Помнишь рубиновый цвет и обманчивость вкуса?
Память с трудом отдаёт. Но, зато как поёт…
Дым превращая в дыханье. А минусы — в плюсы…

* * *
Здравствуй, дедушка, это ведь я, твой «Курчатов»,
Что не стал академиком, как ты мечтал.
Всё случилось не так, как хотел ты когда-то,
Если б только ты знал, если б ты только знал…

Буратино с Незнайкой и с Кариком Валя –
Время добрым казалось, бессмертным слегка.
Мы читали с тобой, дни за днями листали…
И судьбу прошивала дорогой строка.

Что успел — подарить мне любовь между строчек,
Что хотел — научить не стесняться себя…
Ты прости, что я был благодарным не очень.
«Ты прости» — это нынче шепчу я, любя.

Становлюсь на тебя я похожим с годами.
Интересно, узнаешь меня, или нет…
Преломляется время, парившее с нами,
И рождает, как в детстве, мерцающий свет.

* * *
Хочется сделать музыку громче.
И не слышать в ответ: «Тише, тише»…
Он почти позабыт и просрочен,
Где-то лишний, а, может, не лишний,

Тот мотив, над которым смеются
(Исчезая, случайно воскресни)…
Пусть не вовремя треснуло блюдце.
Чай заварен под новые песни.

* * *
На берегу чужой реки
Сижу и жду своей погоды.
Но проплывают только годы,
Как междометья вдоль строки.

Уйти?
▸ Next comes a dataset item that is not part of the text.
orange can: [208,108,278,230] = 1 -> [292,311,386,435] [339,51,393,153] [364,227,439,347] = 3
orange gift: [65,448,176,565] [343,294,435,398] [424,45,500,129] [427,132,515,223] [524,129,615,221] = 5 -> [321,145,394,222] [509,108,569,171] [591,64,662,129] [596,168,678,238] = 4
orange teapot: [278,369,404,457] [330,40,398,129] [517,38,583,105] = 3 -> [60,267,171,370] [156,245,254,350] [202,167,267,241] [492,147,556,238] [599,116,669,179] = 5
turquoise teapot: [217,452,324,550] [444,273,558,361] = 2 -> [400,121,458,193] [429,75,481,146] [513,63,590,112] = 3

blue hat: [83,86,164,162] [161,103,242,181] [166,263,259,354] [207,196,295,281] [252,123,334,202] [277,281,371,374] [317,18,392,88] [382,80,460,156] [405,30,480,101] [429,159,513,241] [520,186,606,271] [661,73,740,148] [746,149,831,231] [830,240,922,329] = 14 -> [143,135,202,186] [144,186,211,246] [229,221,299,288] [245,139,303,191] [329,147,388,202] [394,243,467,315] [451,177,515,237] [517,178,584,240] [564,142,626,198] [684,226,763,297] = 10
Могу и не могу.
И слышу, как она смеётся,
Собою заслоняя солнце,
Чужая тень на берегу

* * *
Вдоль шерсти, против шерсти — как в гору и с горы,
И, кажется, удача поёт, как Пугачева.
А память — это песня про школьные дворы,
Где если скажешь слово, оно важней второго.

Там тени фотовспышек — как мушки в янтаре,
И мы с тобой там, помнишь, — планируем вернуться.
Вдоль шерсти, против шерсти… Пока что мы в игре,
Как сморщенные яблочки на разбитом блюдце.

* * *
Подлецов не становится больше.
Их и раньше хватало с избытком.
— Не по паспорту бьют, а по роже, —
Повторил он, — попытка не пытка.

Он пытался, то тихо, то громко.
Он не знал, что такое усталость…
Недодуманных мыслей обломки —
Всё, что было, и всё, что осталось.

* * *
Прозванивая горизонт, простукивая пустоту,
Жизнь выходит на капремонт. Это значит — невмоготу.
Это значит — забыт пароль. Кто идет? А в ответ молчок.
«До-ре-ми» не зовут «фа-соль». И фасоль не зовёт стручок.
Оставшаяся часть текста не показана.